I relaxed my jaw and went to lean against the wall.

Before Saga could continue, a cry spilled into the book room from the corridor. A child’s shout, but I couldn’t tell if it was from fear or fun. At first, Zed kept his gaze on Saga, but when three more cries joined the first, he sighed. “I need to go check on them.”

Saga nodded. “Please. We’ll fill you in once you return.”

With that, Zed walked out the door without so much as a parting glance. Once he disappeared, the bunched muscles in my upper back relaxed another fraction.

“Now that he’s gone, I can talk plainly,” Saga said. The relief in his tone set me on edge. “The truth is he has handed us the perfect opportunity for our next big move against the Troika.”

“How is saving some brats a big move?”

He smiled and leaned against the side of Polonius. “It’s not, my dear. That is merely the excuse for the mission. The true purpose will be much bigger.”
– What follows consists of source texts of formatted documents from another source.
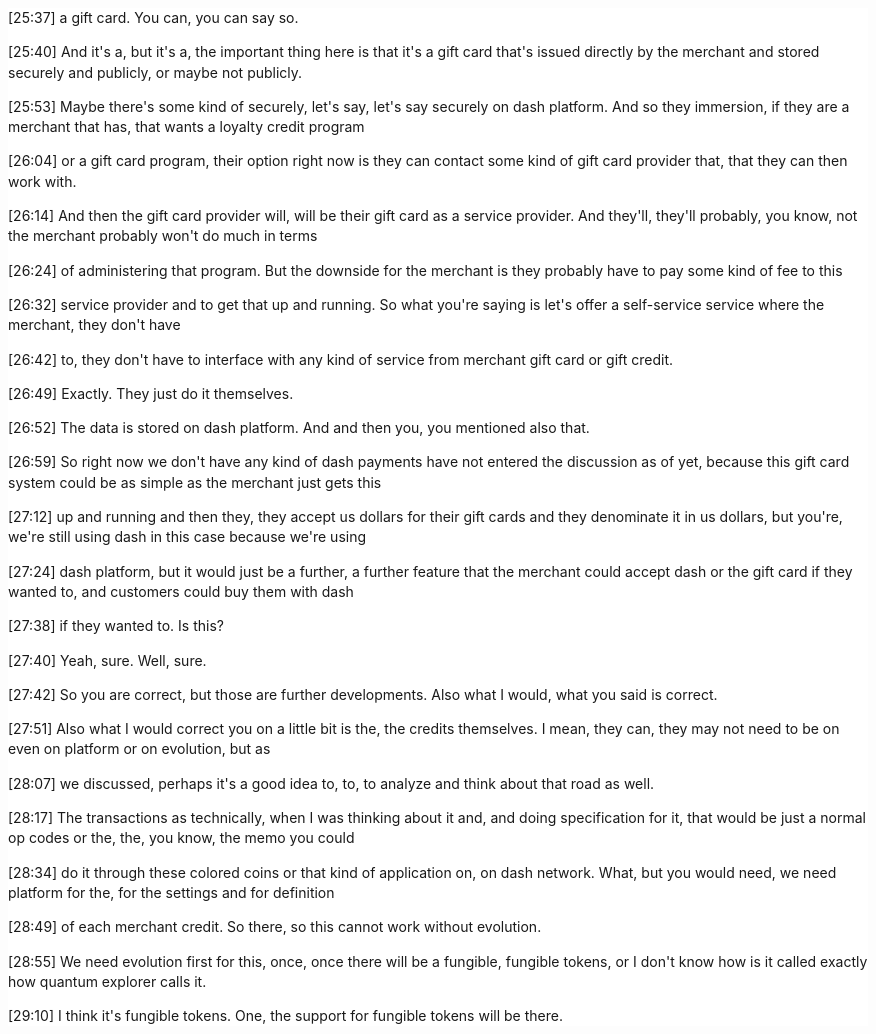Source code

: [25:37] a gift card. You can, you can say so.

[25:40] And it's a, but it's a, the important thing here is that it's a gift card that's issued directly by the merchant and stored securely and publicly, or maybe not publicly.

[25:53] Maybe there's some kind of securely, let's say, let's say securely on dash platform. And so they immersion, if they are a merchant that has, that wants a loyalty credit program

[26:04] or a gift card program, their option right now is they can contact some kind of gift card provider that, that they can then work with.

[26:14] And then the gift card provider will, will be their gift card as a service provider. And they'll, they'll probably, you know, not the merchant probably won't do much in terms

[26:24] of administering that program. But the downside for the merchant is they probably have to pay some kind of fee to this

[26:32] service provider and to get that up and running. So what you're saying is let's offer a self-service service where the merchant, they don't have

[26:42] to, they don't have to interface with any kind of service from merchant gift card or gift credit.

[26:49] Exactly. They just do it themselves.

[26:52] The data is stored on dash platform. And and then you, you mentioned also that.

[26:59] So right now we don't have any kind of dash payments have not entered the discussion as of yet, because this gift card system could be as simple as the merchant just gets this

[27:12] up and running and then they, they accept us dollars for their gift cards and they denominate it in us dollars, but you're, we're still using dash in this case because we're using

[27:24] dash platform, but it would just be a further, a further feature that the merchant could accept dash or the gift card if they wanted to, and customers could buy them with dash

[27:38] if they wanted to. Is this?

[27:40] Yeah, sure. Well, sure.

[27:42] So you are correct, but those are further developments. Also what I would, what you said is correct.

[27:51] Also what I would correct you on a little bit is the, the credits themselves. I mean, they can, they may not need to be on even on platform or on evolution, but as

[28:07] we discussed, perhaps it's a good idea to, to, to analyze and think about that road as well.

[28:17] The transactions as technically, when I was thinking about it and, and doing specification for it, that would be just a normal op codes or the, the, you know, the memo you could

[28:34] do it through these colored coins or that kind of application on, on dash network. What, but you would need, we need platform for the, for the settings and for definition

[28:49] of each merchant credit. So there, so this cannot work without evolution.

[28:55] We need evolution first for this, once, once there will be a fungible, fungible tokens, or I don't know how is it called exactly how quantum explorer calls it.

[29:10] I think it's fungible tokens. One, the support for fungible tokens will be there.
I pushed off the wall and paced toward a bookcase filled with old books Saga called “encyclopedias”. He claimed they were quite rare. After humans began relying on the Internet for their information, many threw such reference books in the trash, believing them obsolete. But once the vampires gained control over all the servers and the digitized record of all human history, no one had access to even basic information. Saga had started collecting his enormous library long before the vampires became a threat, and as far as I knew, owned more books than any other being on earth. To me, they were dust collectors, but to Saga, they were as precious as blood to a vampire.

With my back to him, I said, “The mission?”

“Krovgorod is a work camp.”

“We already know that,” Dare said. After months of living with her, I knew the frustration in her tone wasn’t really frustration, but anxiety. She was extremely loyal to Icarus and was torn between learning Saga’s plan so she could share it with him and going to comfort him, even though she knew he’d reject it.

“Labor is not all that goes on there.” Saga’s tone was patient.

I turned around. Something tickled the back of my mind, but before I could snatch it, he continued. “As you’ll recall, our little adventure a few months ago put a crimp in the Troika’s plans to dispose of humans once they succeeded in creating a synthetic blood formula.”